- As the COVID-19 pandemic spreads, grocers are extending pay bumps and increasing benefits for employees. In Texas, H-E-B has extended its $2 per hour appreciation pay for hourly store associates, manufacturing, warehouse and transportation employees through May 10, according to a company tweet.
- SpartanNash has also announced a bonus pay program that will pay each frontline associate an additional $2 per hour for all hours worked between April 5 and April 25. The bonus pay will be on top of weekly $25 appreciation bonuses for frontline associates, which are being offered between March 1 and April 25.
- Natural Grocers will make $1 per hour of its $2 bonus pay permanent, with the other extra $1 being paid through May 3. The company has also awarded discretionary bonuses and plans to pay all medical fees associated with COVID-19 for employees who have health insurance through the retailer.
Grocery store employees have been hailed as nothing short of heroic amid the coronavirus. For showing up and continuing to do their jobs, they are being recognized by the public and by their employers for their continued efforts.
But as the pandemic continues into another month, workers in stores and distribution centers are contracting the virus and expressing concern over their exposure. In response, some retailers are digging deeper to keep employees motivated and show their appreciation.
H-E-B, which has drawn plaudits for its proactive response to the coronavirus outbreak, had previously set its $2 hourly raise to expire on April 12, but decided to extend the period for another month. "Thank you to our Partners who are working around the clock to keep shelves stocked and customers safe in Texas," the company tweeted recently. SpartanNash, meanwhile, clearly felt it needed to increase its compensation as competitors rolled out hourly wage increases in addition to bonuses. The grocer is also offering employees a 20% discount at stores.
Will grocers make some or all of these increases permanent, as Natural Grocers has done? Retailers will be reluctant to have added labor costs once the pandemic dies down, but the move could stem turnover rates in the months ahead.
In addition to pay and benefits increases, grocers are providing protective gear to employees or allowing them to wear it if they have it. Thousands of stores have also installed plexiglass barriers at cash registers, marked out customer spacing in high-traffic areas, limited store traffic and are implementing one-way aisles.

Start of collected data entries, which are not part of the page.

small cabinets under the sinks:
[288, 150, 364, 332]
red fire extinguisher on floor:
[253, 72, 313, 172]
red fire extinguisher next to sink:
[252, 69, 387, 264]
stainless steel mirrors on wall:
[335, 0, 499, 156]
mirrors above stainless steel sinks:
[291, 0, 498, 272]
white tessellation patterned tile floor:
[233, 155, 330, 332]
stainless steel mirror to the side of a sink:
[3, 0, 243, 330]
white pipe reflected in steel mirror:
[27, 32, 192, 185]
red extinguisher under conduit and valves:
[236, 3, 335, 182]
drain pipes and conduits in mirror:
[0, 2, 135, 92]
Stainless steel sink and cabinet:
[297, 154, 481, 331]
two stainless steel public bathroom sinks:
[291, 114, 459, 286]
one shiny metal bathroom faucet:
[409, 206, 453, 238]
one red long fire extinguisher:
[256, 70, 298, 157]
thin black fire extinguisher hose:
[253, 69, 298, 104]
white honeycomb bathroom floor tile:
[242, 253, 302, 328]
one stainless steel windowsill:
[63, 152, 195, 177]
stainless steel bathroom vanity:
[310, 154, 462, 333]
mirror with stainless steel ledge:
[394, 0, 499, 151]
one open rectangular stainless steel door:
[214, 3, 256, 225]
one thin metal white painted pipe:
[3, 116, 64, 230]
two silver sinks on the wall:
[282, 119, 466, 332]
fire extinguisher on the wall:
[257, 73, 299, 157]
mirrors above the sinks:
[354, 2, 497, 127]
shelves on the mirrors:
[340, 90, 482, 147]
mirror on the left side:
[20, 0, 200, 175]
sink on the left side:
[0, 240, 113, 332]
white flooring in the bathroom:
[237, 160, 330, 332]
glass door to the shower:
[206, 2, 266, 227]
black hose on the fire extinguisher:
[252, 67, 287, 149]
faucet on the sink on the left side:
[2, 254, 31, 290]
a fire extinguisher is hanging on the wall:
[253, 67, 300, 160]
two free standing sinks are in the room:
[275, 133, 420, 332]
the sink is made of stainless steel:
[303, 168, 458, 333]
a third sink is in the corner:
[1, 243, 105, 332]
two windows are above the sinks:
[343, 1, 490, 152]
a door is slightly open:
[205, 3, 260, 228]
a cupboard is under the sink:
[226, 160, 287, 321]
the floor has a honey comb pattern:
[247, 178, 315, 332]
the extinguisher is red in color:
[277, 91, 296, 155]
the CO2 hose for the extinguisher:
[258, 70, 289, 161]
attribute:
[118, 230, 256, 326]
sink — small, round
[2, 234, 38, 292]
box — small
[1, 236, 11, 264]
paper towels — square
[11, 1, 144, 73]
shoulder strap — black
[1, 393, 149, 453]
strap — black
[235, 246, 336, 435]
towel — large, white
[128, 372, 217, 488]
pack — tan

But while some grocers have responded proactively, other companies are contending with rising dissatisfaction. In Philadelphia, for example, employees of Mom’s Organic Market market are currently protesting working conditions and compensation. Trader Joe's has also had to contend with a renewed unionization push among its workers after workers at several locations contracted the virus, according to a New York Times report.
Last week, Instacart shoppers went on strike to demand more protective gear and better pay, and will now have access to safety kits with masks, thermometers and hand sanitizer. Workers at Amazon and Whole Foods are still awaiting what they consider acceptable hazard pay and sick pay, and many walked out on the job last week.